[Element location data]
▼

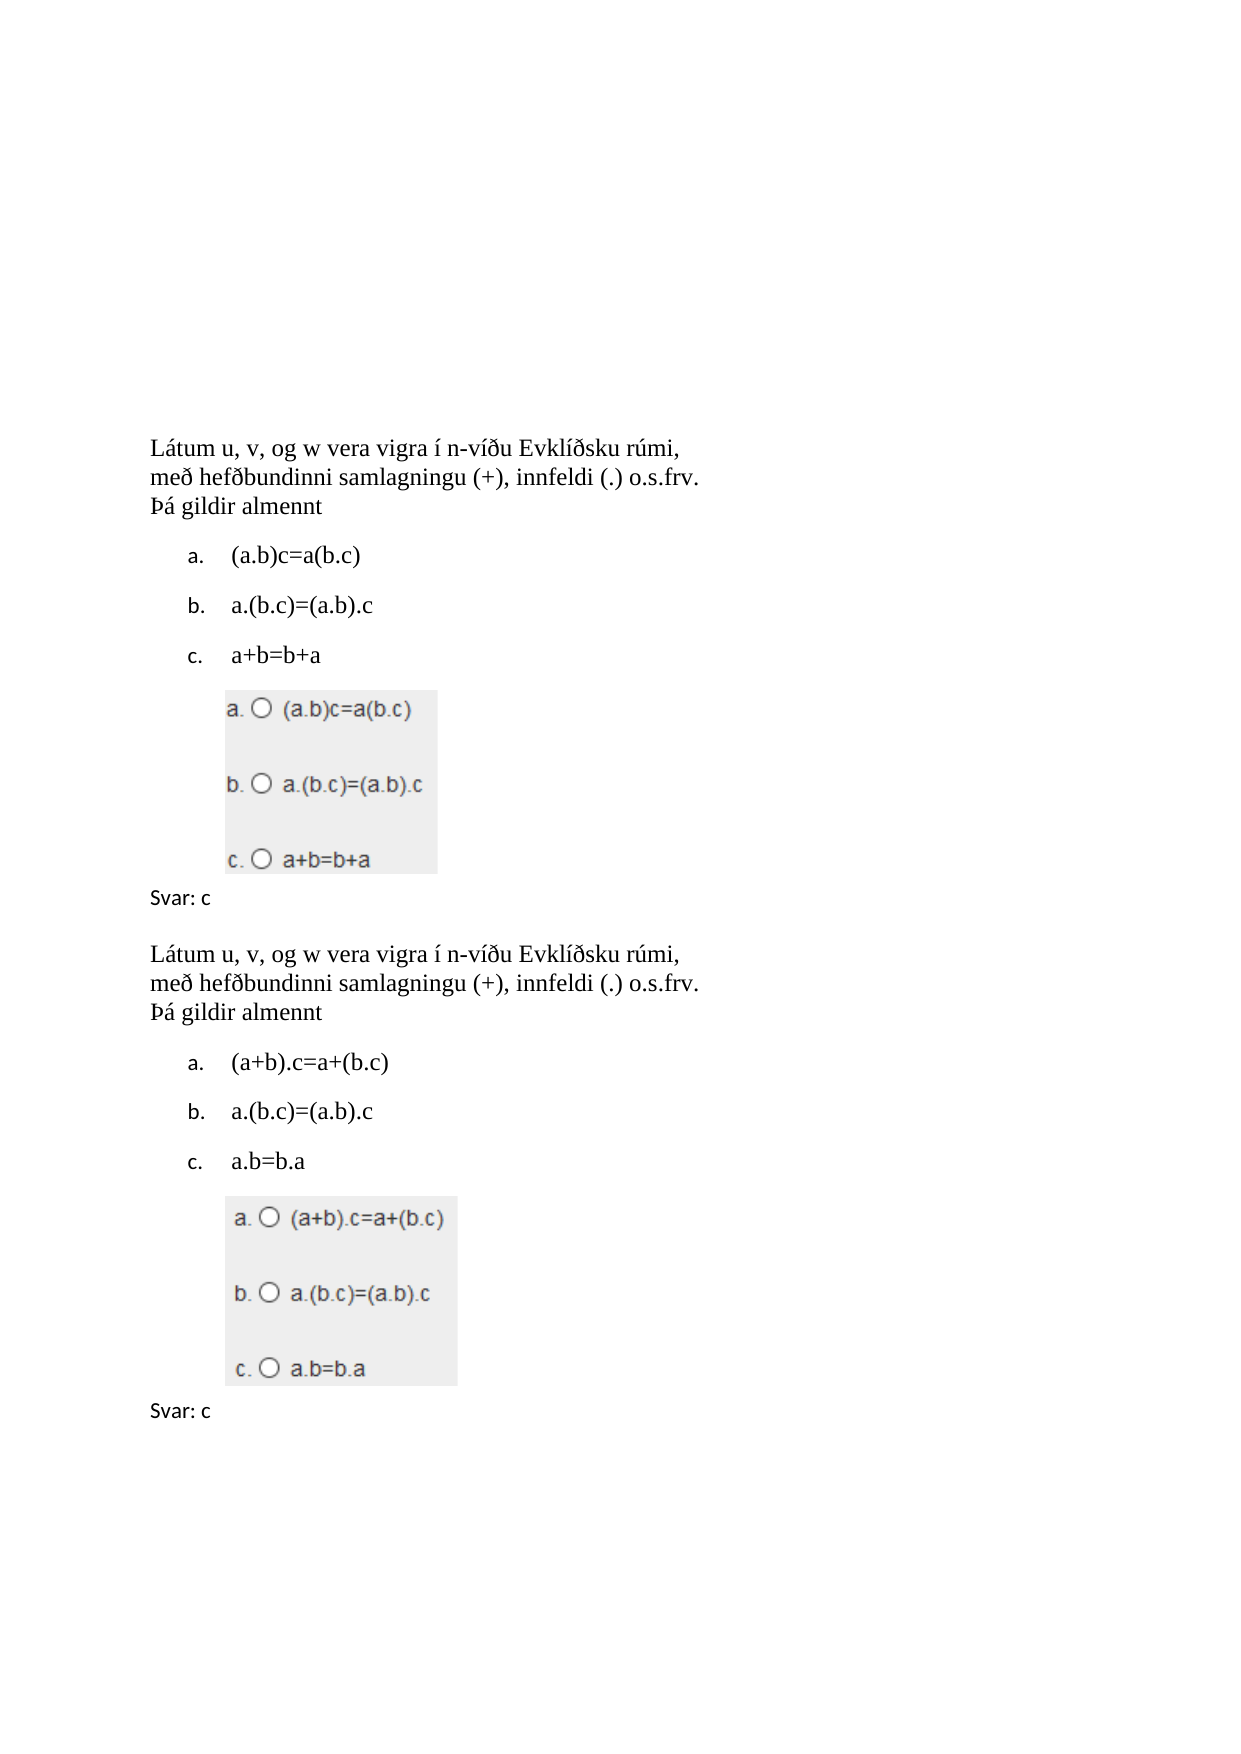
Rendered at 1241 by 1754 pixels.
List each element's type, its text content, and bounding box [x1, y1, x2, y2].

list a+b=b+a [187, 640, 1090, 669]
text Látum u, v, og w vera vigra í n-víðu Evklíðsku rúmi, með hefðbundinni samlagningu (+), innfeldi (.) o.s.frv. Þá gildir almennt [150, 433, 1090, 520]
list (a+b).c=a+(b.c) [187, 1047, 1090, 1076]
text Svar: c [150, 1396, 1090, 1424]
text Látum u, v, og w vera vigra í n-víðu Evklíðsku rúmi, með hefðbundinni samlagningu (+), innfeldi (.) o.s.frv. Þá gildir almennt [150, 939, 1090, 1026]
text Svar: c [150, 883, 1090, 912]
list (a.b)c=a(b.c) [187, 541, 1090, 570]
list a.(b.c)=(a.b).c [187, 1096, 1090, 1126]
list a.b=b.a [187, 1146, 1090, 1175]
list a.(b.c)=(a.b).c [187, 591, 1090, 619]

▲

▶ SET PROBLEM
Copy every line of the rows above word for word, but leave out the pictures.

▶ ANSWER TO THE PROBLEM
Rendered at 1241 by 1754 pixels.
List each element's type, its text content, and bounding box [x1, y1, x2, y2].

list a+b=b+a [187, 640, 1090, 669]
text Látum u, v, og w vera vigra í n-víðu Evklíðsku rúmi, með hefðbundinni samlagningu (+), innfeldi (.) o.s.frv. Þá gildir almennt [150, 433, 1090, 520]
list (a+b).c=a+(b.c) [187, 1047, 1090, 1076]
text Svar: c [150, 1396, 1090, 1424]
text Látum u, v, og w vera vigra í n-víðu Evklíðsku rúmi, með hefðbundinni samlagningu (+), innfeldi (.) o.s.frv. Þá gildir almennt [150, 939, 1090, 1026]
text Svar: c [150, 883, 1090, 912]
list (a.b)c=a(b.c) [187, 541, 1090, 570]
list a.(b.c)=(a.b).c [187, 1096, 1090, 1126]
list a.b=b.a [187, 1146, 1090, 1175]
list a.(b.c)=(a.b).c [187, 591, 1090, 619]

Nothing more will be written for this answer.